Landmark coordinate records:
* * * * * * * * *

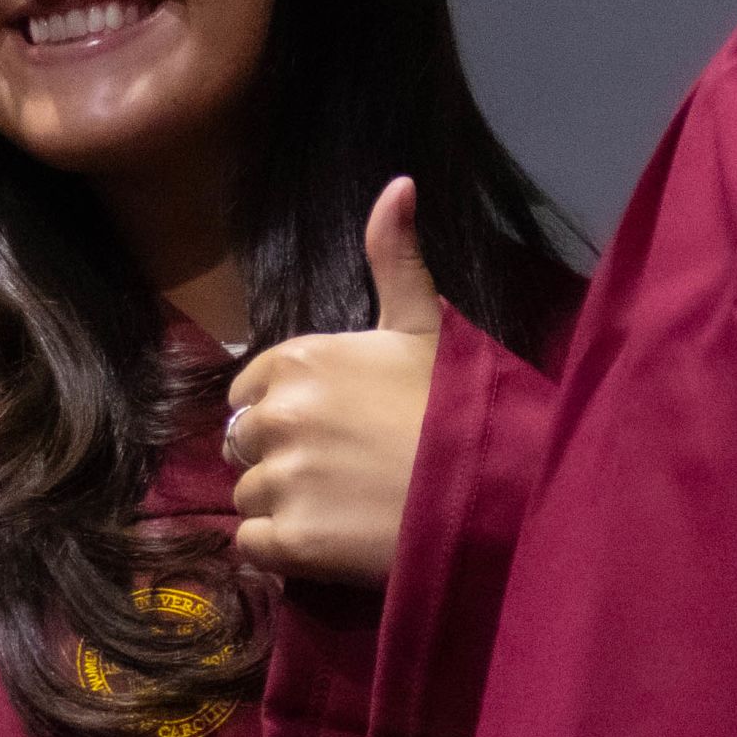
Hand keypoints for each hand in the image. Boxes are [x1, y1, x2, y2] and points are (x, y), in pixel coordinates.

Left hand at [228, 178, 443, 587]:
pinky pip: (250, 547)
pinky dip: (280, 551)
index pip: (249, 392)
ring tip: (343, 510)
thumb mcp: (426, 324)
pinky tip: (329, 542)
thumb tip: (398, 184)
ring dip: (282, 508)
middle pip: (243, 445)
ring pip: (246, 497)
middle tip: (342, 474)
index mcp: (297, 359)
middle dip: (280, 460)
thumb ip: (395, 258)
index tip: (333, 430)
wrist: (494, 492)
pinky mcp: (287, 540)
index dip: (286, 413)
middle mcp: (276, 414)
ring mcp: (280, 479)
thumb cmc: (458, 406)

* * * * * * * * *

Exercise directions:
Exact repeat, pictures omitted: give every line from the top of the records down to and including the line with "wrist: (494, 492)".

Answer to this exercise:
Hand keypoints for each hand in the image. Boxes are [x1, y1, x2, y2] and points are (x, y), in pixel coordinates.

Left hand at [228, 178, 443, 587]:
pinky pip: (250, 547)
pinky dip: (280, 551)
index pip: (249, 392)
ring tip: (343, 510)
thumb mcp: (426, 324)
pinky tip: (329, 542)
thumb tip: (398, 184)
ring dip: (282, 508)
middle pip: (243, 445)
ring pip: (246, 497)
middle tip: (342, 474)
index mcp: (297, 359)
middle dip: (280, 460)
thumb ip: (395, 258)
index tip: (333, 430)
wrist: (494, 492)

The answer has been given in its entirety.